Showing posts with label extremism. Show all posts
Showing posts with label extremism. Show all posts

Tuesday, January 31, 2012

Death and Dreams (better than taxes, right?)


Today is one of those days that keeps me thinking.  My mom died last year, and today would have been her 48th birthday.  Overall I’m doing all right, but I can’t escape the reality that life is short.  For too many people, it’s far shorter than they ever would have dreamed.  These thoughts have made me, at least for today, into a productive person.  Knowing that I can’t guarantee how much time I will have to accomplish all I dream of, which is a truth we all must contend with, I am motivated in a way that I wouldn’t have believed possible a year ago.

So far, I’ve been keeping up with my blogging goals, and I’m keeping pace with the word count goal that I set for myself earlier this week.  Actually, I need another 50 words or so written in my story before midnight to be absolutely in line with my goal, but given that laundry and dishes are done and my kids are in bed, I should have no issues accomplishing that.

The story itself remains untitled, but that’s all right.  Here I thought I would share some of the details of the story itself.  It’s set in a dystopian future where political extremism from both sides got so bad that America splits in two halves that are separated by a buffer zone.  The two halves no longer want anything to do with each other.  Ideology is so strongly embedded that any citizen of either side that is determined to be a deviant is subject to harsh punishments.  Many end up fleeing to live in the buffer zone to escape persecution.

The story starts with a poem that is recited to young children to scare them away from the buffer zone.  After all no country wants to lose too many of its people.  Here’s the poem.

The godless creature, not even a man,
though locked up, concocted a plan.
This dastardly deed, a violent act.
Written in blood, an irrevocable fact.
He tore them down, and after fled,
leaving behind him a trail of dead.
He ran to the edge and then beyond.
Who here can know what he has spawned?
Tales of wickedness continue to grow,
as he hunts those who dare to go.
So stay home where you are safe and warm.
Do not tempt the dark, the legend, the storm.
The wolf, he prowls, forever a fiend.
He tears at his victims ‘til the bones are cleaned.

Anyway, that’s all I’ll put here for now.  So far I think it’s coming along all right, but I still have a long way to go yet.

Thursday, January 12, 2012

The Fun and Functional Role of Science Fiction


I’m writing this because I’m having a difficult time getting through a scene in the story I’ve been working on.  Maybe the process of writing something else will keep my mind moving in the right direction.  And if it doesn’t, oh well.  At least I’ll have done something else I pledged to do in the meantime.

As I know I’ve mentioned before, I write mostly science fiction.  I do this because, as a genre, it offers the most exciting possibilities for me as a writer.  I can place my story wherever and whenever I want.  I have the freedom to create any world I want, and through character interactions with that world, the plot unfolds, entertaining me as well as my audience.  Granted, my audience is small at this point, but I can only take it one step at a time.

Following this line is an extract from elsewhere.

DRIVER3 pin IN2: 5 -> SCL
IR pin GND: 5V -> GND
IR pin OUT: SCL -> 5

Now, many people aren’t willing to give science fiction a chance.  I’ve heard people say that it’s stupid because it doesn’t deal with real people or real problems.  That simply isn’t true.  The opportunity to use a fresh environment with characters developed in the context of that environment enables me to take problems I’ve seen in the world, which often inspire me to write in the first place, and get a new perspective on them.  When I analyze an issue through the eyes of a character I’ve co-created with the world I placed them in, I often find angles of the issue that I hadn’t previously considered.

And, I admit, science fiction is also fun for me.  I don’t see a point in writing something that I wouldn’t enjoy.  Life is too short for that.

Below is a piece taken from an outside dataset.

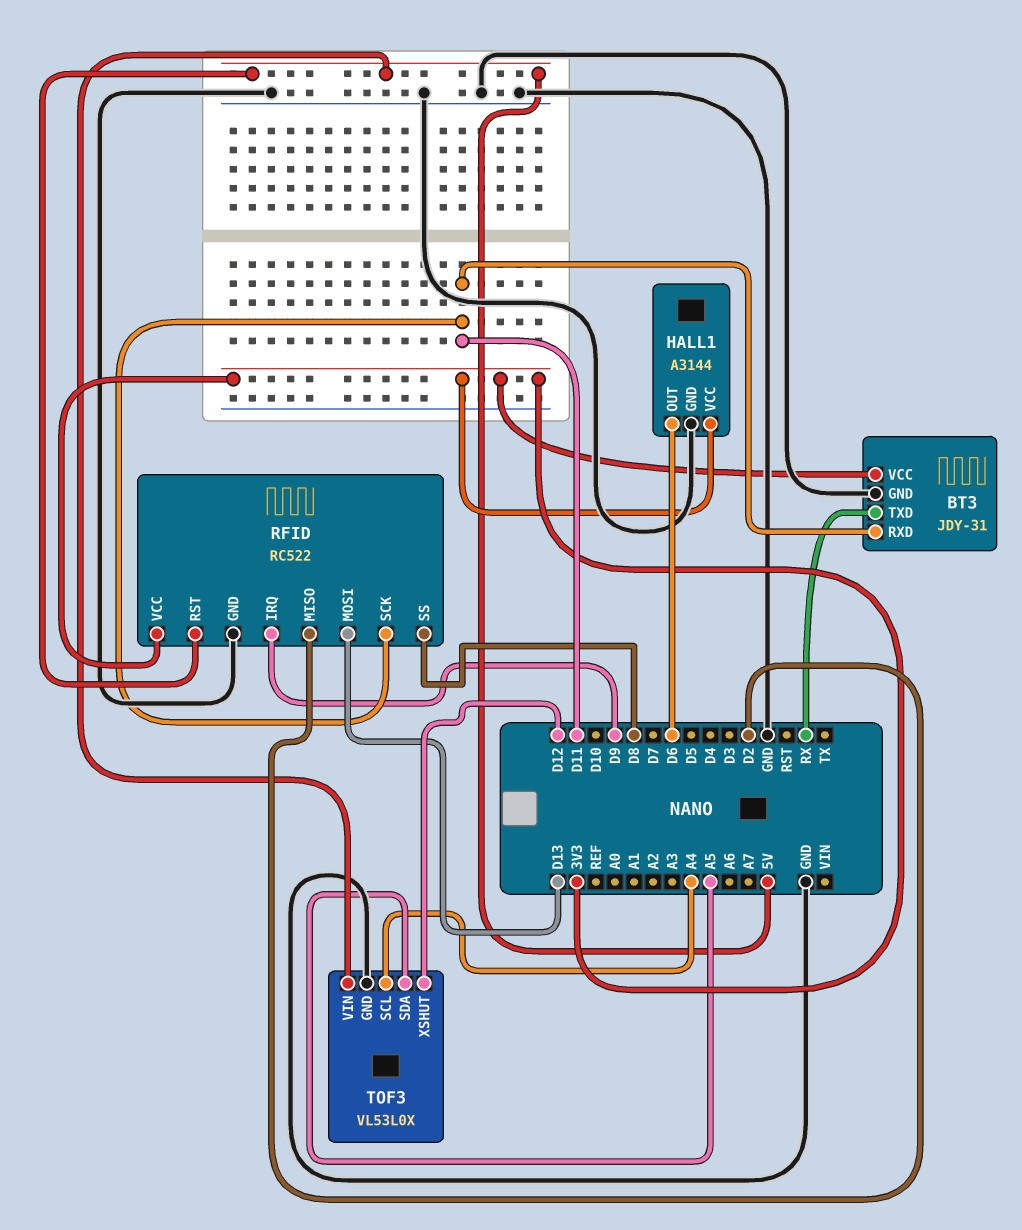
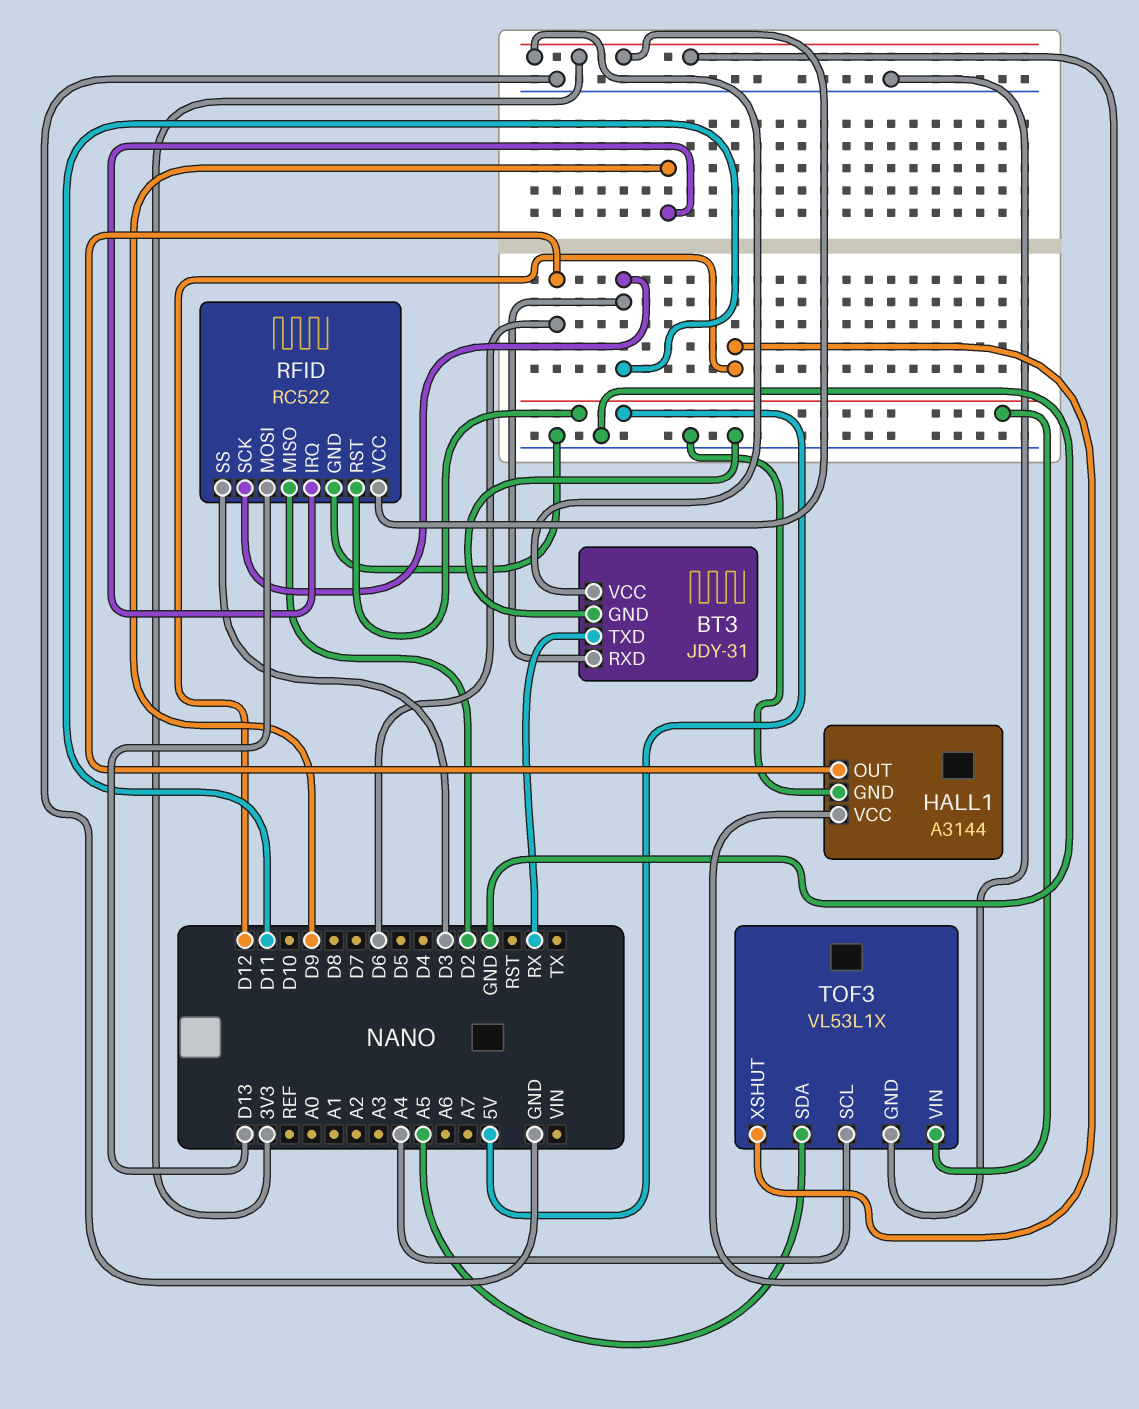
RFID pin SS: D8 -> D3
TOF3: VL53L0X -> VL53L1X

Currently, my writing is inspired by the real-world environment of political extremism I’ve been seeing lately.  With the political arena heating up with angry rhetoric, it seems to me that politicians are spending half of their time painting themselves as the opposite of the other side.  I fear that we’re getting away, at least in some cases, from the real issues as we get more mired in the political blame game.  That extremism and anger is what inspired me to write this current story, which is set in a future where both political extremes have become so angry and powerful that they’ve literally destroyed America by splitting the country into halves, which are separated by a neutral buffer zone.

I’m not writing this because I believe such a thing will happen, but instead because I want to speculate about what each extreme would look like, and how that kind of world would adversely impact people.  It seems to me that unbridled extremism can be a very dangerous thing.  In a world like ours where everything is so uncertain, I think these kinds of speculations are a good thing.